I'm not feeling sorry for myself, though sometimes I do. But I have been working a job, on my feet and in constant pain, and seen a woman who did Meth on a daily basis, come into my work to get her daily fix of cigarettes that she bought with the money she got from the government because she went to Binder & Binder and won SSDI with only a diagnosis of Depression, and I can't understand why I'm in this situation. When I do work, I have five wage garnishments waiting on me, and those are the ones who have went to court and won - there are at least two more waiting on me.
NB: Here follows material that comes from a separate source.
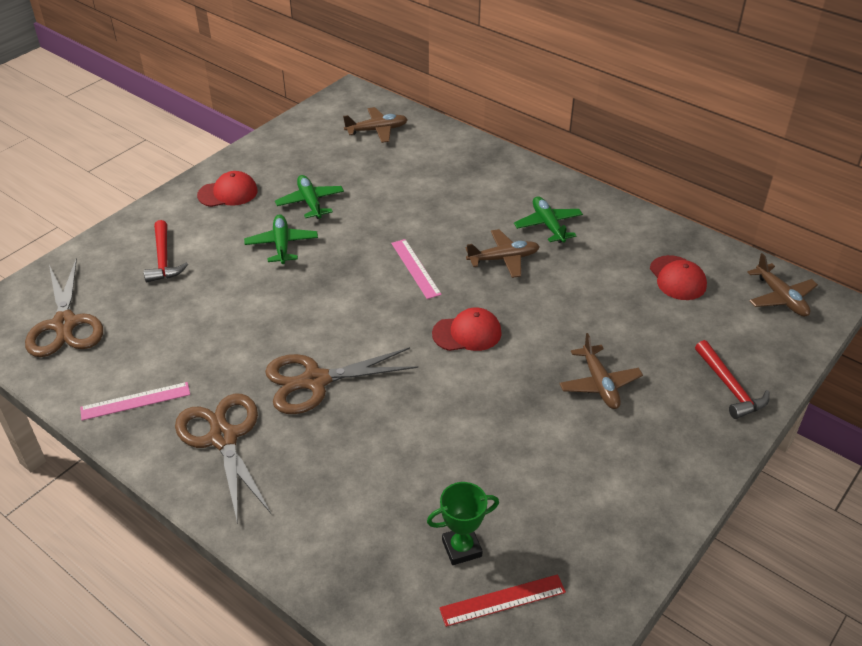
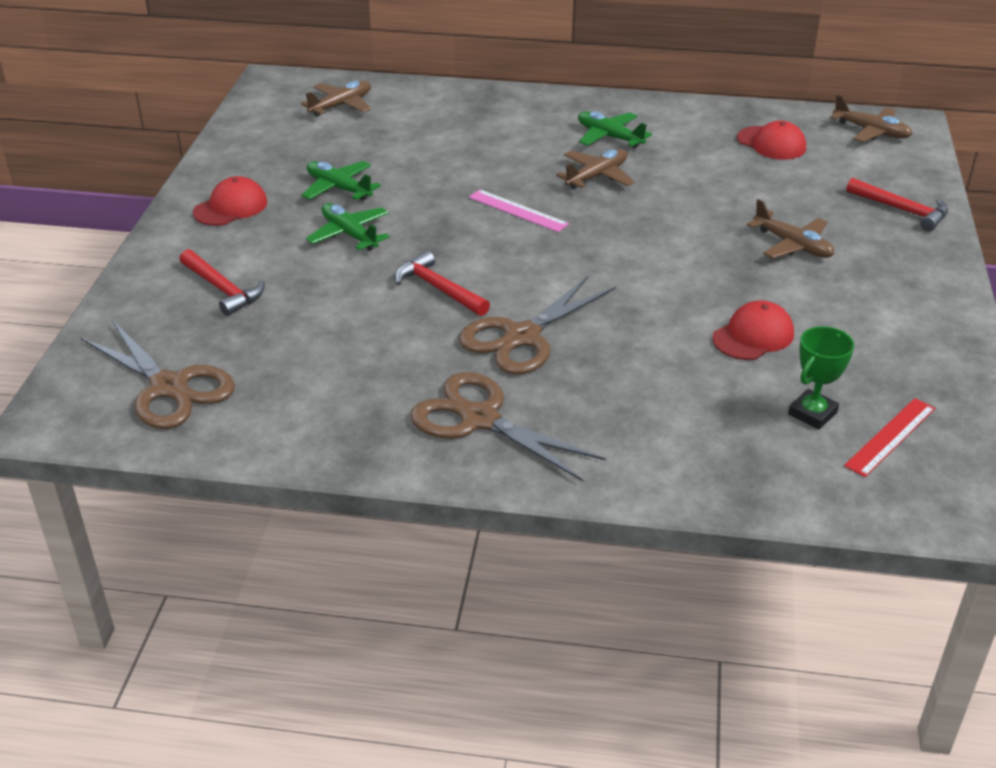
camera: 30 degrees left, 5 degrees down
(135, 401) = (342, 425): pink ruler -> none
(297, 315) = (438, 288): none -> red hammer
(467, 333) = (629, 247): red cap -> red cap (753, 336)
Sure, think I'm irresponsible, but it was me in college with no health insurance and being sick all the time, it was me before college and after college and working a job with health insurance or under my mom's health insurance and racking up debt because of chronic health problems and the insurance companies disputing the charges because the conditions were considered pre-existing even though I never knew I had them!
I owe over 30,000 in medical bills to more than three hospitals, and that's after 70,000 of it has been written off. I am costing you and yours a lot of money, by the way, by not being covered, just as much as I would by being covered. It's a double-edged sword, I guess. I received disability medicaid when my cancer came back (spread), not when I first got it. So, I owe most of those bills for my first (and second) bout with cancer. I went through LiveStrong and as many resources I could to get help to pay it off, and you wouldn't believe how ridiculous it all is. Yet everyone sneers down their nose at me.
Oh, the point? About half of my Vicodens are missing...and should I stay with this new PCP? Sorry about the vent, been hard lately.